The Nano doesn't seem to be as easy to coax as the "Clan" that's for sure.
Rich


----------



## KenC (May 28, 2020)

Don't tempt me! After building an own-design 0.15cc diesel and then a Weaver scaled down to 0.125cc I swore I would never again build any more really tiny diesel engines. So 18 years later I built a 0.24cc Clan! If I wait a other 18 years to build a Nano I will by then be 98 and I doubt it will be high priority! Picture of 0.125cc Weevil [scaled down 1cc Weaver].
Ken


----------



## creast (May 28, 2020)

KenC said:


> Don't tempt me! After building an own-design 0.15cc diesel and then a Weaver scaled down to 0.125cc I swore I would never again build any more really tiny diesel engines. So 18 years later I built a 0.24cc Clan! If I wait a other 18 years to build a Nano I will by then be 98 and I doubt it will be high priority! Picture of 0.125cc Weevil [scaled down 1cc Weaver].
> Ken


Hi Ken,
Well, I swear for starting this too.  I am getting a bit bored with unsuccessful results so far but I will stick at it a while yet! 
You obviously have great experience on small engines, any guidance would be gratefully received.
The Weevil looks cute, very similar to the Clan in format
Cheers
Rich


----------



## Mechanicboy (May 28, 2020)

Too little ether for a tiny model diesel engine. Use this formula with high ether as here.. 
Kerosene - 27.5%, Ether - 40%,  Castor Oil - 30%, Dope - 2.5%.

0,1 ccm is not easy to keep tight in compression, The important things to achieve when using this combination is that the bore should be tapered, wider below the exhaust ports. As a rule of thumb, the taper should be in the order of 0.0015" to 0.002" per inch of working stroke, but it's not that critical. *In actual fact, it's hard to produce a fully parallel bore*! So this set-up is ideal for beginners.  Read this further  Cylinder/piston Material Selection for Model Engines and the other about cylinder lapping  How To Make and Use Cylinder Hones


----------



## Mechanicboy (May 28, 2020)

creast said:


> Hi, thanks for your reply.
> I don't think this is a problem and I refer you to RKlopp's comments earlier about my concerns with a small gouge from the crank drilling operation and his comments about loose carburettors etc, and he has built three engines and did get them running (jealous  )
> This wouldn't explain the inability to fire on prime only, i.e a short brrrurrp.
> Yes I would be concerned if not running from the carb but at least firing on priming should occur so I am not convinced.
> ...



Without contrapiston, you can hear the pressure from crankcase with a sound as "poow" or you can see the fog of fuel out of cylinder. If there is not pressure in crancase, make it tight between crankshaft and crankcase with a new bearing sleeve of bronce into the crankcase, but rotate free.


----------



## rklopp (May 30, 2020)

**INFORMATION SHOWN**
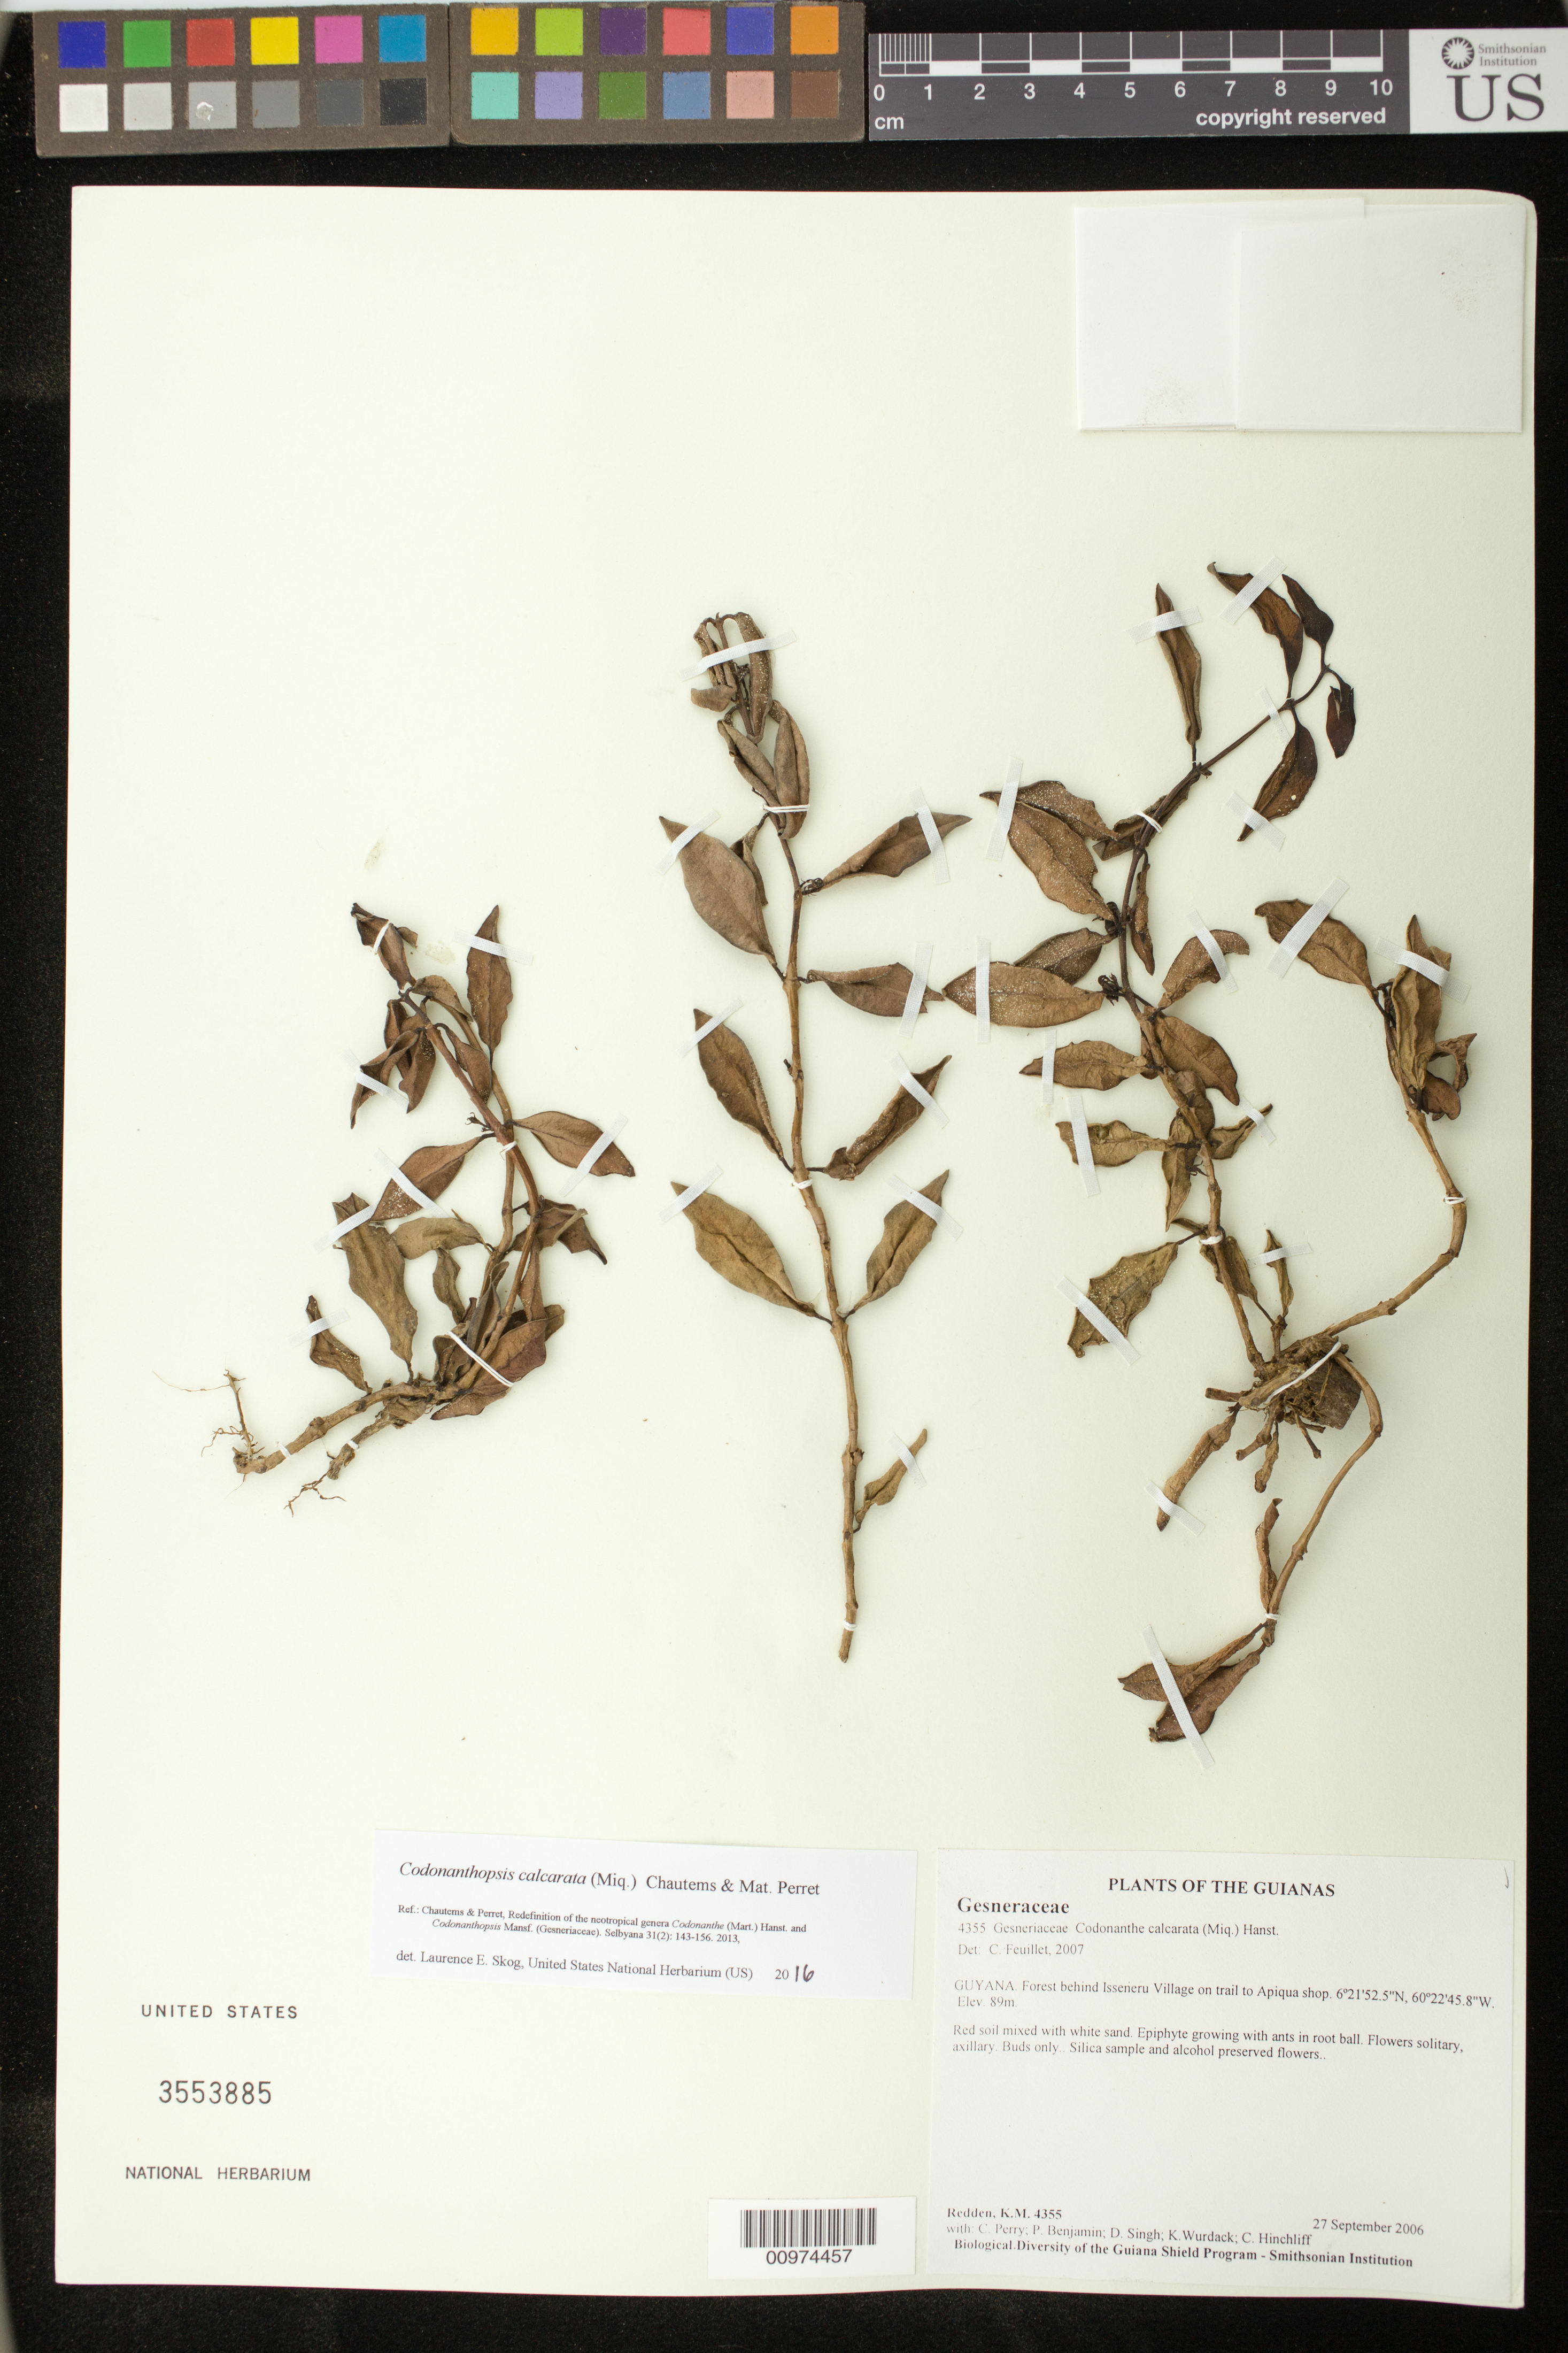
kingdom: Plantae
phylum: Tracheophyta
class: Magnoliopsida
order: Lamiales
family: Gesneriaceae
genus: Codonanthopsis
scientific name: Codonanthopsis calcarata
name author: (Miq.) Chautems & Mat.Perret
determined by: Skog, Laurence E.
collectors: K. M. Redden & et al.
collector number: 4355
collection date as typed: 27 Sep 2006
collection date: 2006-09-27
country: Guyana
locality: Forest behind Isseneru Village on trail to Apiqua shop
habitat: Red soil mixed with white sand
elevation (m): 89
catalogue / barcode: US 3553885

**TASKS**
A - Using the forum thread on tiny model diesel engines, say whether each statement agrees with it, and back each yes or no with the deciding words quoted from the thread. (i) KenC built the 0.24cc Clan eighteen years after swearing off really tiny diesel engines. (ii) Mechanicboy's suggested fuel formula contains 30% ether. (iii) Mechanicboy says the bore should be wider above the exhaust ports.
B - Continue the forum thread on tiny model diesel engines from the point at which it stops.

**ANSWERS FOR THE EXERCISE**
A -
(i) Yes: "So 18 years later I built a 0.24cc Clan!"
(ii) No: "Ether - 40%"
(iii) No: "the bore should be tapered, wider below the exhaust ports"

B -
Creast
You might want to take a look at the carburetor throat area. I built two of my three Nanos according to Gordon's plans for the spraybar and venturi, except I forget whether I modified the length of the portion that threads mostly across the throat. I built one with a more conventional spraybar and needle that extends all the way across the throat and out the other side. All three engines have run. On the one with the full-length spraybar, the carburetor bore is 0.094, with is per Gordon's plans, whereas the spraybar is 0.070" diameter. I have the spraybar hole aimed at the narrowest part of the passage, that is, perpendicular to the throat bore.

I recall struggling like you are to get the engines to run, and found I had better control over the venturi throat area using a full-length spraybar.


----------



## creast (May 30, 2020)

rklopp said:


> Creast
> You might want to take a look at the carburetor throat area. I built two of my three Nanos according to Gordon's plans for the spraybar and venturi, except I forget whether I modified the length of the portion that threads mostly across the throat. I built one with a more conventional spraybar and needle that extends all the way across the throat and out the other side. All three engines have run. On the one with the full-length spraybar, the carburetor bore is 0.094, with is per Gordon's plans, whereas the spraybar is 0.070" diameter. I have the spraybar hole aimed at the narrowest part of the passage, that is, perpendicular to the throat bore.
> 
> I recall struggling like you are to get the engines to run, and found I had better control over the venturi throat area using a full-length spraybar.
> ...


Thanks for that. I am suspicious of my jet to needle alignment plus I also made the screw slightly short so I was going to re-make the parts.
Perhaps I will try the conventional spraybar solution you suggest.
Can you tell me if you used high Ether percentage fuel?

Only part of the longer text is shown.